**O QUE SE PEDE:** Extraia o trecho sobre a poesia no cinema na íntegra e reproduza-o sem nenhuma alteração.

**TRECHO SELECIONADO:**
Passemos das metáforas de “Teorema” para um terreno
italiano mais simples e básico, o do neorrealismo. Penso que Vittorio de Sica,
por filmes de uma humanidade muito comovente como “Ladrões de bicicleta”,
“Vítimas da tormenta” e o indispensável “Umberto D”, oferecia momentos poéticos
com frequência naquelas produções essencialmente sociais e melodramáticas. Há
também poesia no cinema de Luchino Visconti, em “Senso-Sedução da carne” e
“Morte em Veneza”, para lembrar dois filmes do diretor que me ocorrem neste
momento. E como esquecer Federico Fellini, que, apaixonado por imagens, às vezes
nem fornecia explicação alguma para a profusão mágica dessas imagens como o
pavão abrindo as asas em “Amarcord” e aquele rinoceronte que fornece bom leite a
bordo de um navio na Primeira Guerra Mundial em “La nave va”, cena de puro
surrealismo poético? Mesmo em Alfred Hitchcock há momentos poéticos e “Os
pássaros” foi celebrado por alguns de seus críticos como “grande poema
apocalíptico”. Há também poesia apocalíptica no belíssimo e indispensável “Blade
Runner”, de Ridley Scott, cult movie de 1982. O replicante último a ser
assassinado, vivido por Rutger Hauer, tem as melhores falas do filme, e algumas
são particularmente poéticas.

**INFORMAÇÕES FORNECIDAS:**
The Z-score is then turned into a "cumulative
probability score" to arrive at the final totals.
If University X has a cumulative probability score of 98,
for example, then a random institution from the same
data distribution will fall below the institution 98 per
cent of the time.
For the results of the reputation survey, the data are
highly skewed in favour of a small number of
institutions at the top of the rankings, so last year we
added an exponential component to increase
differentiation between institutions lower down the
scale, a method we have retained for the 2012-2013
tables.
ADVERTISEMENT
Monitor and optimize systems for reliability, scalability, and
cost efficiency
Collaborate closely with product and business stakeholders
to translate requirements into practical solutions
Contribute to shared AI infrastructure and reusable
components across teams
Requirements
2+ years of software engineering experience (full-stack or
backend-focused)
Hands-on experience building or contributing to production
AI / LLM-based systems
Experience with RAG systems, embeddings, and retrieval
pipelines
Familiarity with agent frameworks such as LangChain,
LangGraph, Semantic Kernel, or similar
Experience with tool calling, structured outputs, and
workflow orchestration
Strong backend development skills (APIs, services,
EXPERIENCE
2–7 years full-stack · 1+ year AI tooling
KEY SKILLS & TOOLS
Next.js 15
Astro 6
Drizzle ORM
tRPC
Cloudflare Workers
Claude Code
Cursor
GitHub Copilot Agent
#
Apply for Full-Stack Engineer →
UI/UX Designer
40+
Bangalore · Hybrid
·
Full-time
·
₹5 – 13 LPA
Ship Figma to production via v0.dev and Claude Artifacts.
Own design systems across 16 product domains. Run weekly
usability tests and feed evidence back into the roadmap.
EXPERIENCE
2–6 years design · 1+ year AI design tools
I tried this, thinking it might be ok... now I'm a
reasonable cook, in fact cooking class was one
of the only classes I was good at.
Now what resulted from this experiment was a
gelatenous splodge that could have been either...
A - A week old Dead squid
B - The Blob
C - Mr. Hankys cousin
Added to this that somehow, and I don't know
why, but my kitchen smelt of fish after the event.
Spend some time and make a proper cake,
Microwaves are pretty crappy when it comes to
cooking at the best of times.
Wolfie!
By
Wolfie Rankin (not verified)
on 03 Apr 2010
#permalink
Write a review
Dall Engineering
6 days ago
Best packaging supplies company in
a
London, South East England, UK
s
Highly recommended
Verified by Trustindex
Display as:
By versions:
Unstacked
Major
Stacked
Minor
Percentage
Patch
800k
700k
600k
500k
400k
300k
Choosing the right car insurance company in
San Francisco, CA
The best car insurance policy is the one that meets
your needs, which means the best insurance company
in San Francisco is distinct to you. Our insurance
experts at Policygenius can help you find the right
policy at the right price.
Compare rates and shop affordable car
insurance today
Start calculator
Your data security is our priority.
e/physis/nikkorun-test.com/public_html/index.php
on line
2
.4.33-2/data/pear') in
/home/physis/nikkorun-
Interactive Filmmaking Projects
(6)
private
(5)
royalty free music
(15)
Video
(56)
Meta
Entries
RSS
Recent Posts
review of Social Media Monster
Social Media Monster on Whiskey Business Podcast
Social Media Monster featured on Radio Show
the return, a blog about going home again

**EXERCÍCIO CONCLUÍDO:**
Passemos das metáforas de “Teorema” para um terreno
italiano mais simples e básico, o do neorrealismo. Penso que Vittorio de Sica,
por filmes de uma humanidade muito comovente como “Ladrões de bicicleta”,
“Vítimas da tormenta” e o indispensável “Umberto D”, oferecia momentos poéticos
com frequência naquelas produções essencialmente sociais e melodramáticas. Há
também poesia no cinema de Luchino Visconti, em “Senso-Sedução da carne” e
“Morte em Veneza”, para lembrar dois filmes do diretor que me ocorrem neste
momento. E como esquecer Federico Fellini, que, apaixonado por imagens, às vezes
nem fornecia explicação alguma para a profusão mágica dessas imagens como o
pavão abrindo as asas em “Amarcord” e aquele rinoceronte que fornece bom leite a
bordo de um navio na Primeira Guerra Mundial em “La nave va”, cena de puro
surrealismo poético? Mesmo em Alfred Hitchcock há momentos poéticos e “Os
pássaros” foi celebrado por alguns de seus críticos como “grande poema
apocalíptico”. Há também poesia apocalíptica no belíssimo e indispensável “Blade
Runner”, de Ridley Scott, cult movie de 1982. O replicante último a ser
assassinado, vivido por Rutger Hauer, tem as melhores falas do filme, e algumas
são particularmente poéticas.